_SHORT PROBLEM A_
In the article about Johns and Mac recording the album, what rule does Mac say they followed each day?

_PAGE_
▶

OK, so Johns was playing guitar again. Now they had just two weeks to make an album. “No stoner-fucking-around,” they promised each other. “Let’s really focus.” The tight deadline brought its own discipline, says Mac. But it wasn’t needed. “We were just into it,” says Johns. “We’d wake up, walk down the stairs and start.”
“I’d go outside for a cigarette,” adds Mac, “and Dan would bring out a guitar and it would be like, ‘Fuck, what’s that riff? That’s beautiful.”’

“Yeah, they were the best moments, just sitting outside, relaxing and playing guitar,” continues Johns. “Paul would say, ‘I like that!’ And we would go inside and record and then head back outside and go, ‘And we can do that and that and that.’ That would just keep happening all day. I think we were just feeding off having something to think about that was interesting.”

MAC: “One song a day, that was the rule. And that was it.”
JOHNS:[Slapping his hand on the coffee table] “Paul brings discipline, much discipline to the table. And things happen!” [Laughs]
MAC: “I’m very professional.” [Laughs]
JOHNS: “Yes, you’re very professional.” [Laughs]
A mini-studio was set up around a piano in the villa’s basement. Recording straight into Mac’s laptop meant they could only record one instrument at a time. Each part was played live, usually in just a single take, and mistakes were left where they fell. How each song sounded on each day is basically what would end up on the final cut.

Where to start? That was easy; Johns and Mac already had a track on ice, the tune that would eventually be called [Laughs] “Aaangry Megaphone Man”. They’d jammed it up one night when Mac was helping out with the demos for Silverchair’s 2001 album, Diorama. It’s the only song to emerge from the Dissociatives that sounds anything like Johns’ old band.

From there, off they went. “We were doing a song a day, complete, and thinking, ‘Yeah, that’s really good,’” says Johns.
“Doing that every day for two weeks, we just got quicker and better,” says Mac.

◀

Dataset items
▶

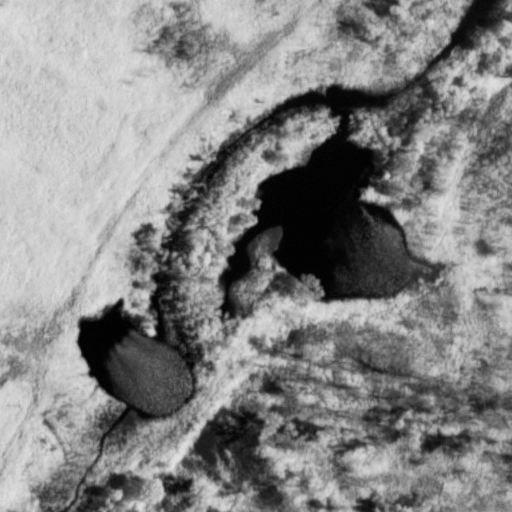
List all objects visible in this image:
road: (441, 212)
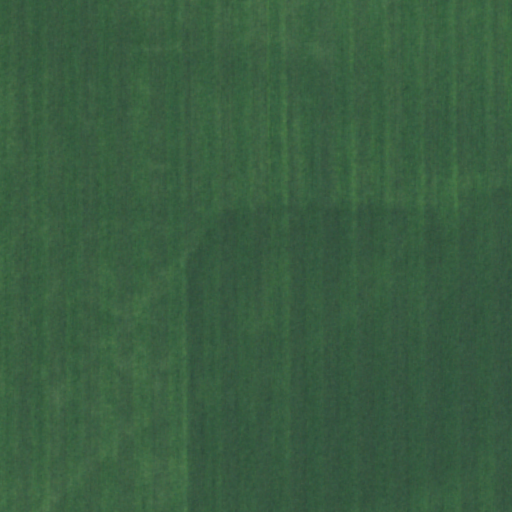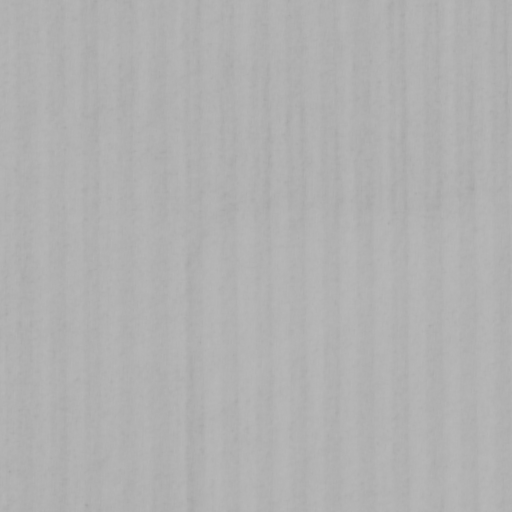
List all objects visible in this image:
crop: (256, 256)
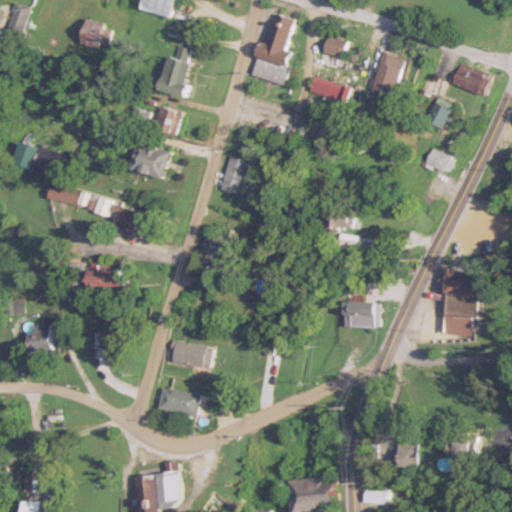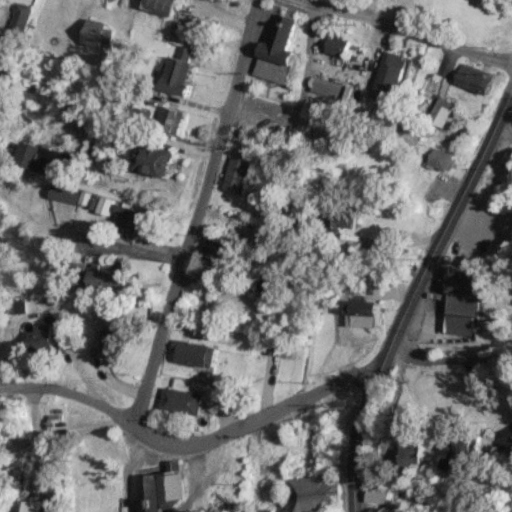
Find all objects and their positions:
building: (158, 6)
building: (17, 16)
building: (93, 33)
road: (406, 34)
building: (336, 45)
building: (274, 52)
building: (391, 73)
building: (177, 75)
building: (319, 88)
building: (441, 115)
building: (157, 120)
building: (151, 159)
building: (439, 160)
building: (53, 163)
building: (233, 175)
building: (65, 193)
road: (195, 211)
building: (346, 217)
building: (130, 219)
road: (127, 247)
building: (216, 247)
building: (108, 277)
road: (412, 291)
building: (461, 300)
building: (362, 314)
building: (40, 338)
building: (119, 338)
building: (193, 354)
road: (447, 359)
road: (71, 392)
building: (181, 402)
road: (35, 416)
road: (257, 416)
road: (87, 434)
building: (105, 442)
building: (467, 454)
building: (413, 456)
building: (225, 459)
building: (162, 489)
building: (315, 494)
building: (377, 496)
building: (95, 502)
building: (34, 506)
building: (261, 511)
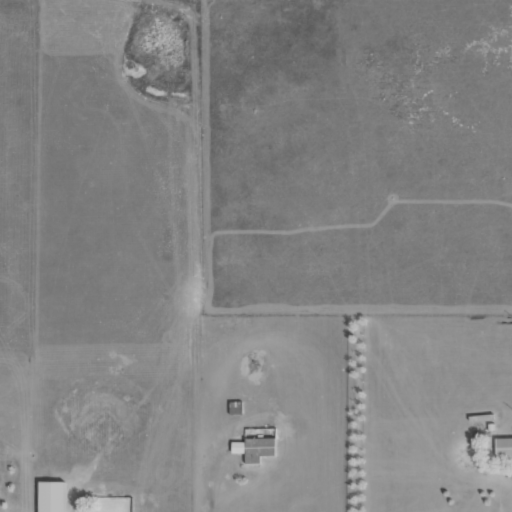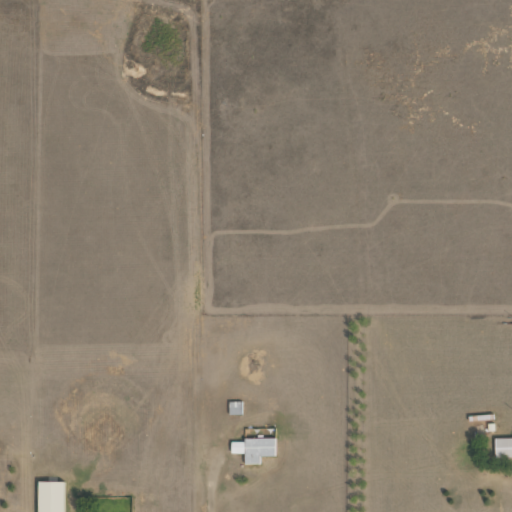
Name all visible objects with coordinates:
building: (503, 446)
building: (253, 448)
building: (50, 496)
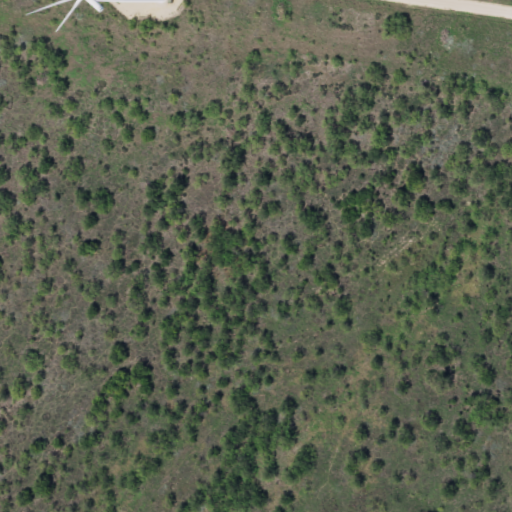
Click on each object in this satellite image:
wind turbine: (150, 4)
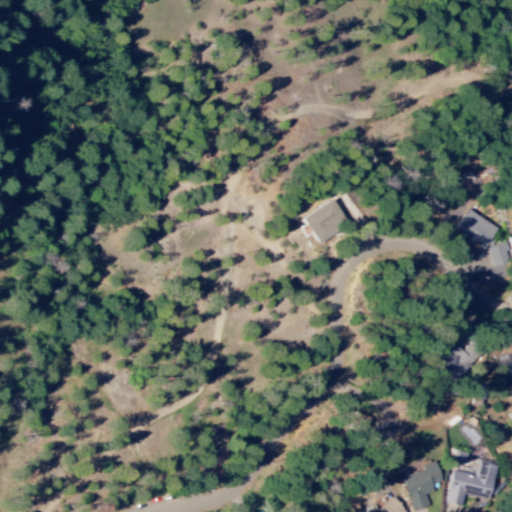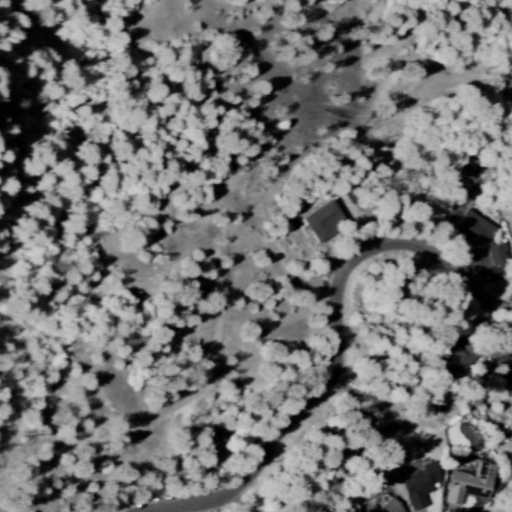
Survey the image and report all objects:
building: (324, 221)
road: (227, 226)
building: (475, 229)
building: (499, 255)
road: (345, 341)
building: (459, 360)
building: (505, 372)
building: (509, 415)
building: (470, 484)
building: (420, 486)
building: (387, 507)
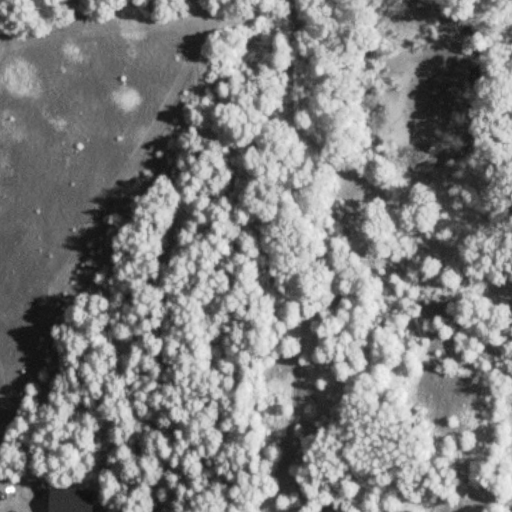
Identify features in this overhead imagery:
building: (67, 500)
building: (336, 509)
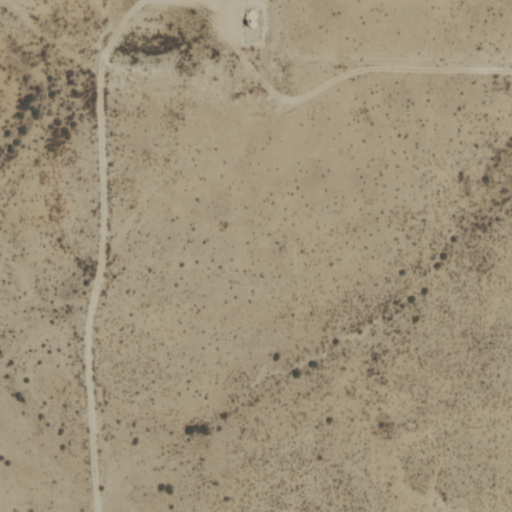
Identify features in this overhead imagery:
road: (98, 279)
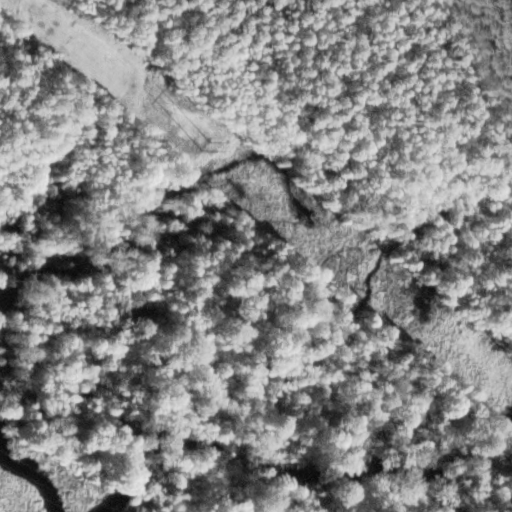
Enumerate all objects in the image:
power tower: (205, 143)
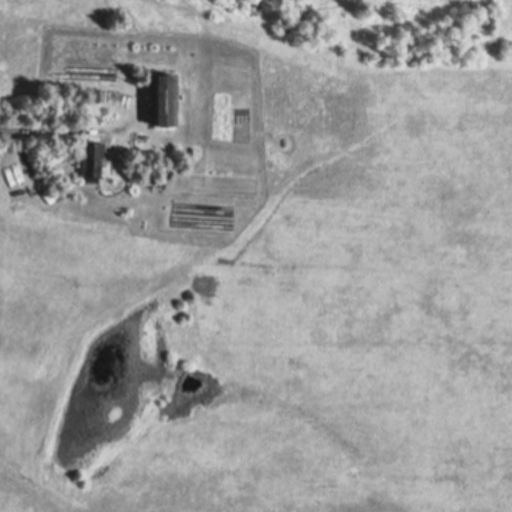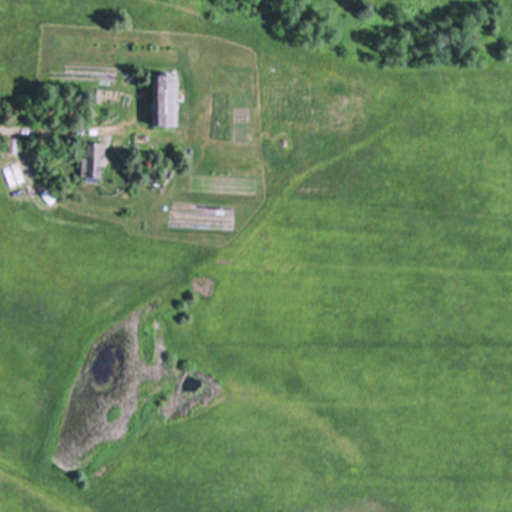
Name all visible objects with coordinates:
building: (158, 100)
building: (167, 101)
road: (39, 129)
building: (91, 160)
building: (94, 163)
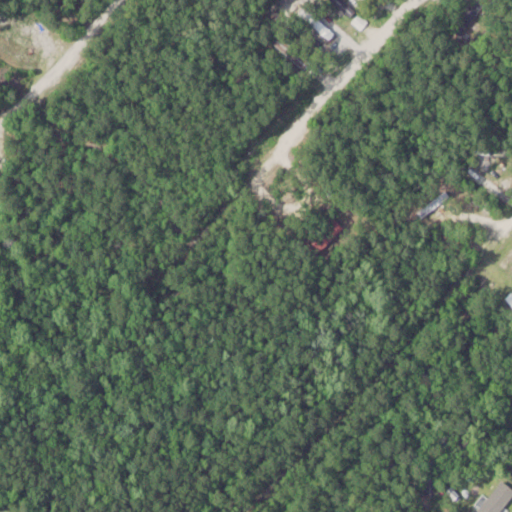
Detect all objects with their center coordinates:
building: (346, 6)
building: (319, 25)
building: (293, 52)
road: (57, 62)
road: (255, 173)
building: (435, 204)
road: (381, 363)
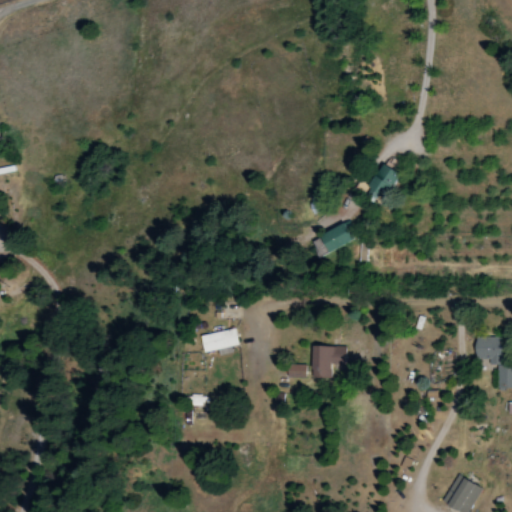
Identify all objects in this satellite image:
road: (18, 5)
building: (382, 179)
building: (336, 236)
road: (432, 296)
building: (218, 341)
building: (493, 358)
building: (324, 360)
building: (294, 371)
building: (460, 494)
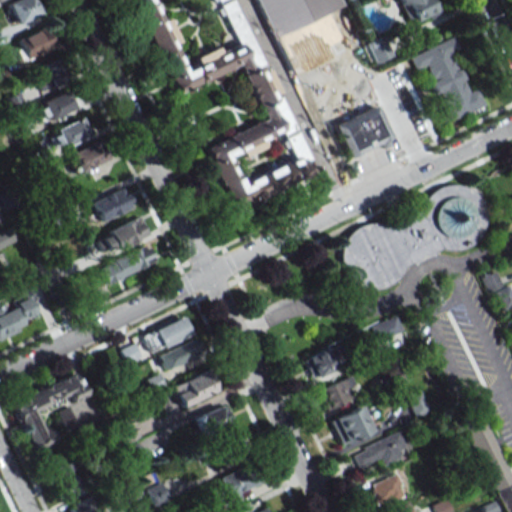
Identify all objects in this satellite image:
building: (217, 0)
road: (313, 0)
building: (261, 6)
building: (262, 6)
road: (280, 7)
road: (299, 8)
building: (415, 8)
building: (21, 9)
road: (328, 30)
road: (497, 30)
building: (241, 35)
building: (33, 42)
road: (297, 45)
building: (377, 49)
road: (326, 68)
building: (445, 79)
building: (444, 81)
building: (52, 105)
road: (389, 106)
building: (235, 109)
building: (226, 110)
building: (280, 116)
building: (354, 121)
building: (354, 123)
building: (65, 133)
road: (324, 139)
building: (296, 149)
building: (85, 156)
building: (109, 204)
building: (124, 232)
building: (4, 237)
building: (408, 238)
building: (410, 238)
road: (255, 247)
road: (482, 255)
road: (197, 256)
building: (133, 259)
building: (489, 281)
road: (456, 295)
road: (321, 310)
building: (15, 314)
building: (162, 334)
building: (387, 334)
building: (127, 353)
building: (175, 354)
building: (317, 363)
building: (395, 376)
building: (191, 388)
road: (487, 390)
building: (335, 391)
road: (505, 397)
building: (415, 401)
building: (50, 409)
building: (211, 421)
building: (348, 424)
building: (379, 450)
building: (483, 450)
building: (134, 459)
building: (488, 461)
building: (60, 464)
road: (13, 483)
building: (233, 484)
building: (72, 486)
building: (384, 490)
building: (155, 494)
building: (504, 497)
building: (83, 506)
building: (440, 506)
building: (136, 507)
building: (398, 508)
building: (488, 508)
building: (257, 509)
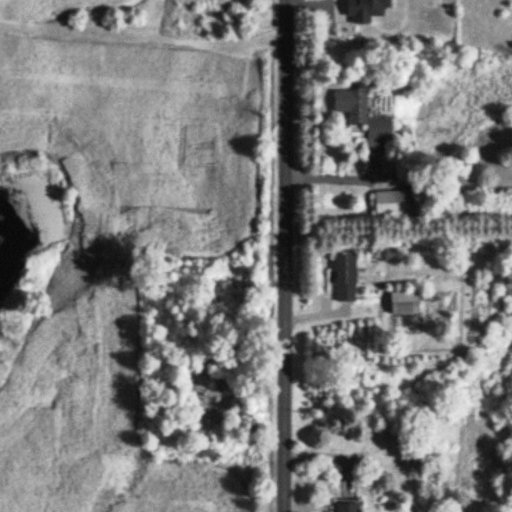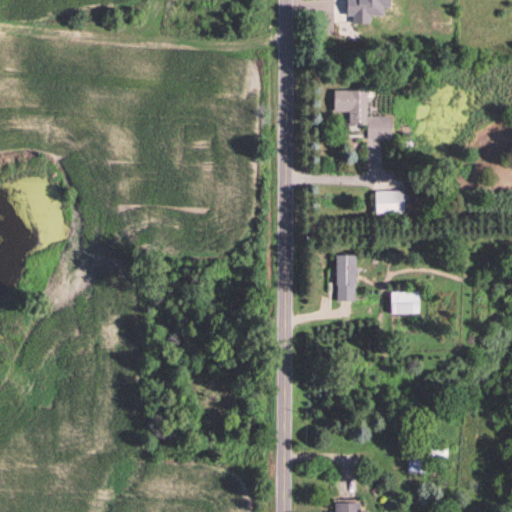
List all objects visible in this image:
crop: (109, 4)
building: (364, 115)
road: (352, 177)
building: (391, 204)
road: (290, 256)
crop: (121, 260)
building: (346, 279)
building: (405, 303)
building: (428, 459)
building: (348, 506)
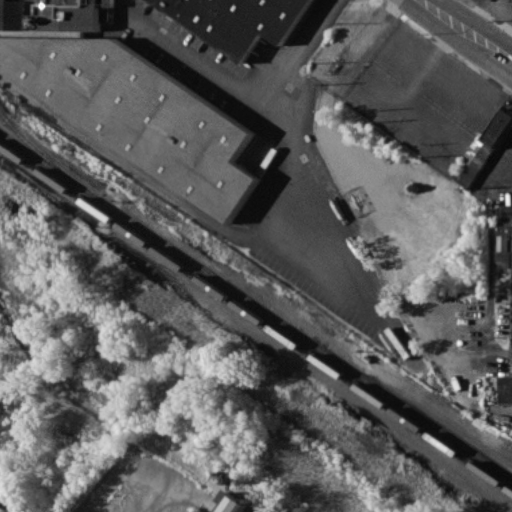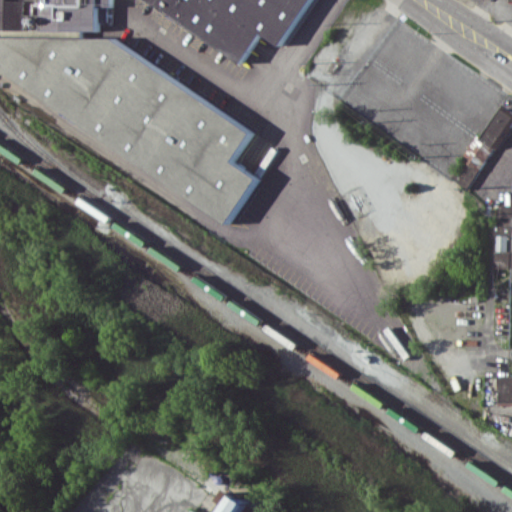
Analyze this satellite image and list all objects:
building: (511, 1)
road: (466, 31)
road: (362, 37)
building: (394, 71)
building: (144, 84)
road: (241, 92)
building: (469, 145)
road: (505, 159)
road: (324, 201)
building: (505, 237)
railway: (234, 296)
railway: (255, 305)
railway: (255, 315)
building: (505, 387)
railway: (443, 436)
road: (155, 498)
building: (236, 503)
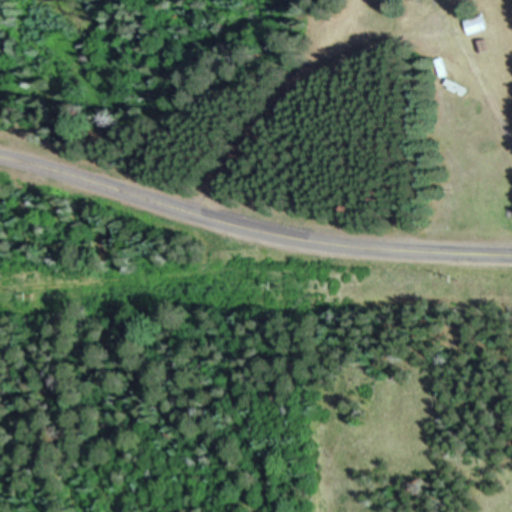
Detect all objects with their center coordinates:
road: (251, 236)
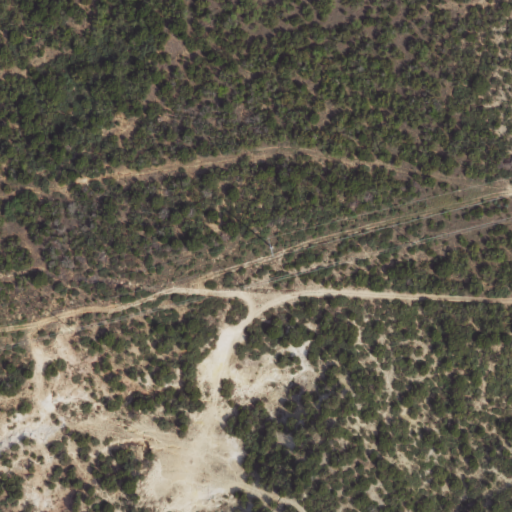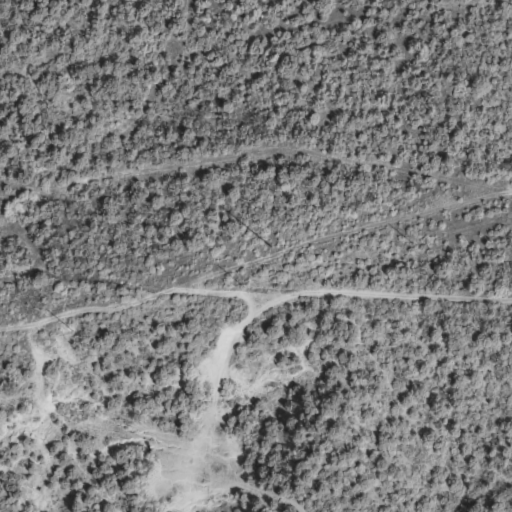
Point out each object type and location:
power tower: (266, 246)
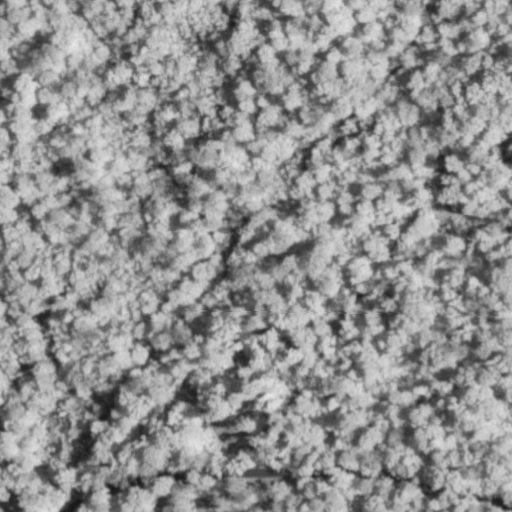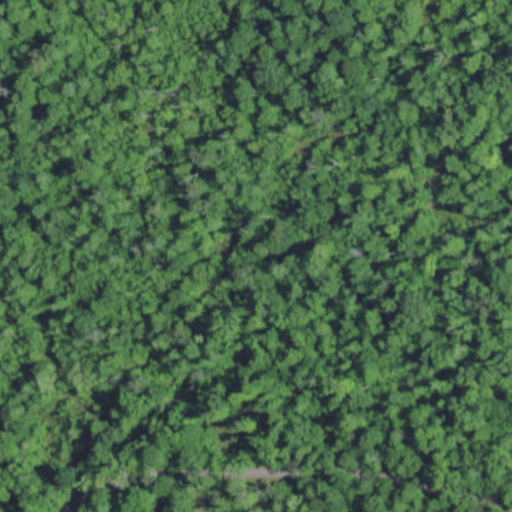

◀

_SHORT PROBLEM B_
Please write out everything from the start of the object point listings down to the line containing "crop: (256, 256)", both ends included, adding 20 to every coordinate in the answers. Leave the pictures out.

_WRITTEN RESPONSE A_
One song a day.

_WRITTEN RESPONSE B_
List all objects visible in this image:
road: (461, 232)
List all objects visible in this image:
crop: (276, 276)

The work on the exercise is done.